Oliver Rathbone was the last person of whom he wanted to ask any favors, no matter on whose behalf. Was it guilt, because he had asked Hester to marry him before Rathbone had, knowing that Rathbone also loved her?

That was ridiculous. Rathbone had had his opportunity and failed to take it ... for whatever reason. Monk was not responsible.

Perhaps it was a certain guilt because he had seized a happiness that he knew Rathbone would have treasured, or in some ways would have been more worthy of. There was too often a fear at the back of his mind that Rathbone could have made her happier, given her things Monk never could—not only material possessions and security, or social position, but emotional certainties. He would not have loved her more, but he might have been a better man to share her life with, an easier one, a man who would have caused her less fear or doubt, less anxiety. At the very least, she would have known Rathbone’s past. There were no ghosts, no black regions or forgotten holes.
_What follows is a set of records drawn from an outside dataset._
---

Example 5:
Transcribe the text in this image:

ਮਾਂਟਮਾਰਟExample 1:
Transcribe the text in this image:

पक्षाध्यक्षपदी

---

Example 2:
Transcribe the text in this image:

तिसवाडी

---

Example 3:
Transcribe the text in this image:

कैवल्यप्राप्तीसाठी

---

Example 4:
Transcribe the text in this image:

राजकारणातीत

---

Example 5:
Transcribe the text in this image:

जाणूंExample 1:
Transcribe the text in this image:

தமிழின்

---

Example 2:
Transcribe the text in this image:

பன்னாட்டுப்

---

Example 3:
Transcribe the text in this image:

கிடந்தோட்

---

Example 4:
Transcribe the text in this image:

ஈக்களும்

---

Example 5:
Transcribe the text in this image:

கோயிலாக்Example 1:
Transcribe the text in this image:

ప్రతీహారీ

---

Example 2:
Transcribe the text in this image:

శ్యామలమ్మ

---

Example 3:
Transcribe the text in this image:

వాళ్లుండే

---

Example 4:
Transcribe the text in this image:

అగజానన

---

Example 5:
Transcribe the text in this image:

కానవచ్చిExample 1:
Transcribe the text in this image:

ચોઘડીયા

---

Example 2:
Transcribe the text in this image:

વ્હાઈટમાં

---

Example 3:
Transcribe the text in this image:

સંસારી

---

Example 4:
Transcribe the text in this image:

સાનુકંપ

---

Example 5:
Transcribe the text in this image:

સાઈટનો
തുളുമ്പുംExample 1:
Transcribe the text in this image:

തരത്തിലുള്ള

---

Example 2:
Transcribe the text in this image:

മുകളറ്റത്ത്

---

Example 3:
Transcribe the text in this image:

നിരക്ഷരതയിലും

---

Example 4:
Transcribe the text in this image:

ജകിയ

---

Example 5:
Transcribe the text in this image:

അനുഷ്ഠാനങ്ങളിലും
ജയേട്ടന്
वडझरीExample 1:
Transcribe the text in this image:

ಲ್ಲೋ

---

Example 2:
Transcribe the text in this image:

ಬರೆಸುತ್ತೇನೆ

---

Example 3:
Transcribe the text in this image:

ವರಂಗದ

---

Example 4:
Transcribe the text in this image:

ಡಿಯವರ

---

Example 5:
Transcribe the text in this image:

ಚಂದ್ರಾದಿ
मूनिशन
She was waiting for an answer, her brow furrowed, her chin lifted a little because she knew he did not want to, even if she could not guess why.
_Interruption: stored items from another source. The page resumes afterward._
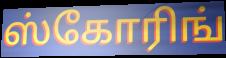
ஸ்கோரிங்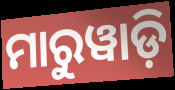
ମାରୁୱାଡ଼ିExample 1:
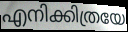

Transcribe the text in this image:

എനിക്കിത്രയേ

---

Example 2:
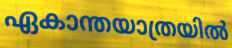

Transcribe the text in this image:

ഏകാന്തയാത്രയിൽ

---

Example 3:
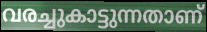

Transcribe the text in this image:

വരച്ചുകാട്ടുന്നതാണ്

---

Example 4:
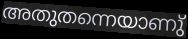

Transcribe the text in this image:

അതുതന്നെയാണു്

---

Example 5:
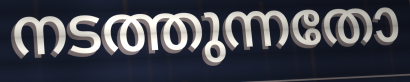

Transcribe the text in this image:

നടത്തുന്നതോ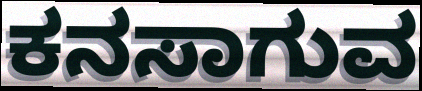
ಕನಸಾಗುವ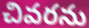
చివరను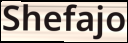
ShefajoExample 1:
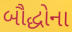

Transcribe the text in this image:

બૌદ્ધોના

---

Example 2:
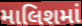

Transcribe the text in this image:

માલિશમાં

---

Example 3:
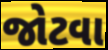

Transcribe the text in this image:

જોટવા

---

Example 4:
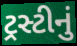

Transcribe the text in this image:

ટ્રસ્ટીનું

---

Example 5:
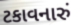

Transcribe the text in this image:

ટકાવનારું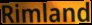
Rimland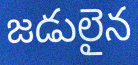
జడులైనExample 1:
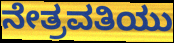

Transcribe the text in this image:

ನೇತ್ರವತಿಯು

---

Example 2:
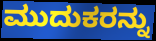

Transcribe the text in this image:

ಮುದುಕರನ್ನು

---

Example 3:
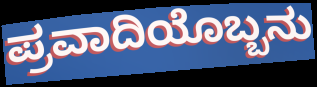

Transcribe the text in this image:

ಪ್ರವಾದಿಯೊಬ್ಬನು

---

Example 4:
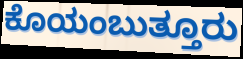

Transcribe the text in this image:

ಕೊಯಂಬುತ್ತೂರು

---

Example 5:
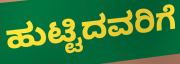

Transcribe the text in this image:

ಹುಟ್ಟಿದವರಿಗೆ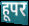
हूपर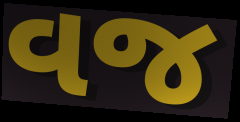
વજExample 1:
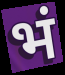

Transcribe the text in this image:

भं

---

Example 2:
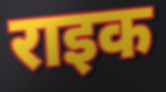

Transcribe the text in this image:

राइक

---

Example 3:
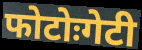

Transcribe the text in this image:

फोटोःगेटी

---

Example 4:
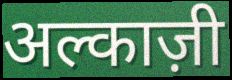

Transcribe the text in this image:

अल्काज़ी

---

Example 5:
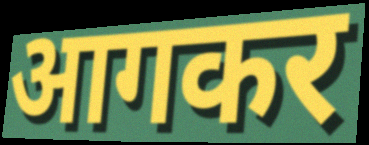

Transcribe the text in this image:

आगकर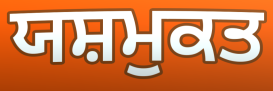
ਯਸ਼ਮੁਕਤ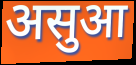
असुआ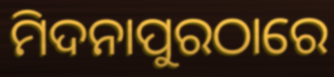
ମିଦନାପୁରଠାରେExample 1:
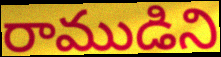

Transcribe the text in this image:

రాముడిని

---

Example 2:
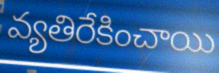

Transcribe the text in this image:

వ్యతిరేకించాయి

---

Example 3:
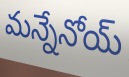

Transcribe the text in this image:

మన్నేనోయ్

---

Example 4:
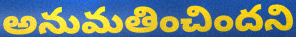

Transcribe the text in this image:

అనుమతించిందని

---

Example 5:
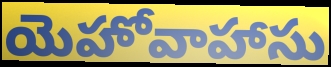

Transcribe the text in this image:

యెహోవాహాసు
He would not let Rathbone beat him.

"I think we should ask Rathbone’s opinion," he said slowly and quite distinctly. "And if he is willing, his help. He’ll take up a lost cause every now and again if the issue is good enough. I’m sure we could persuade him this one is." He smiled with a downward twist of his lips. "And the appearance of Sir Oliver Rathbone in court to defend a nurse accused of theft and murder will ensure that the newspapers give it all the attention we could wish."

She smiled very slowly, her body relaxing.